Rat-free islands had significantly more bird life, resulting in greater amounts of nitrogen from bird droppings entering the soil and ending up in the sea. Invasive rats are killing off seabirds in large numbers, and the researchers have identified previously undetermined consequences for the coral reefs that surround and protect the islands.
An extraordinary set of remote tropical islands in the central Indian Ocean, the Chagos islands provided a flawless "laboratory" setting as some of the islands are rat-free, while others are infested with black rats - thought to have been introduced in the late 1700s and early 1800s.
Rats are voracious bird predators, feeding on eggs, chicks and even adult birds. They realized that the issue of introduced rats decimating the local bird populations was having an unforeseen effect on the health of the reefs.

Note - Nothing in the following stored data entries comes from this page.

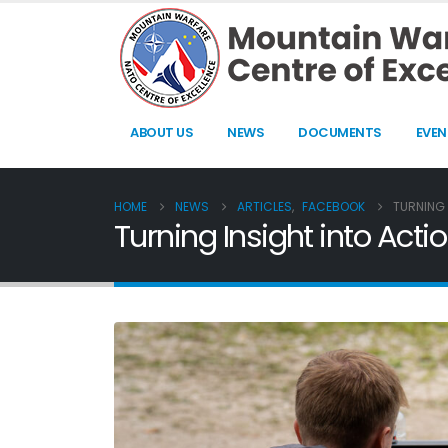
ABOUT US
NEWS
DOCUMENTS
EVEN
HOME
NEWS
ARTICLES
,
FACEBOOK
TURNING 
Turning Insight into Ac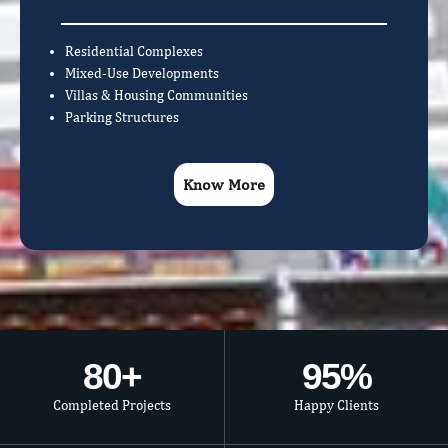
Residential Complexes
Mixed-Use Developments
Villas & Housing Communities
Parking Structures
Know More
80
+
95
%
Completed Projects
Happy Clients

This positive effect spilled over into the sea - with almost 50 per cent more fish living near islands fertilised by seabirds than those infested with rats.
"This is one of the clearest examples so far, where eradicating rats will lead to increased numbers of seabirds and this will bolster the coral reef", coauthor Nick Graham of Lancaster University in the United Kingdom tells the BBC.
Rats on tropical islands are damaging surrounding coral reefs by depriving them of nutrients from seabird droppings, according to a study.
"The islands with no rats are full of birds, they're noisy, the sky is full and they smell - because the guano the birds are depositing back on the island is very pungent".
The new study, published today in the journal Nature, examined tropical ecosystems in the northern atolls of the Chagos Archipelago to uncover how rats have impacted surrounding reefs.
Professor Graham and his term verified that the nutrients present in seabird droppings, also known as guano, were derived from the fish that they ate.
The nitrogen fuelled the growth of micro-algae, which in turn benefited filter-feeding sponges and fish further up the food chain.
"These results not only show the dramatic effect that rats can have on the composition of biological communities but also on the way these vulnerable ecosystems function (or operate)", said study co-author Dr. Andrew Hoey, from the ARC Centre of Excellence for Coral Reef Studies in Australia.
"Coral reefs are also hugely threatened", said Prof Graham.
Save the coral reefs by saving the birds by eradicating rats, scientists say in a study that exposes how rat infestation impacts deteriorating reefs.
"Until now, we didn't know to what extent this made a difference to adjacent coral reefs", Graham continues.
The reefs and their abundance of marine life provide livelihoods for millions of people around the world, so the decline in coral reefs is poised to become a humanitarian crisis.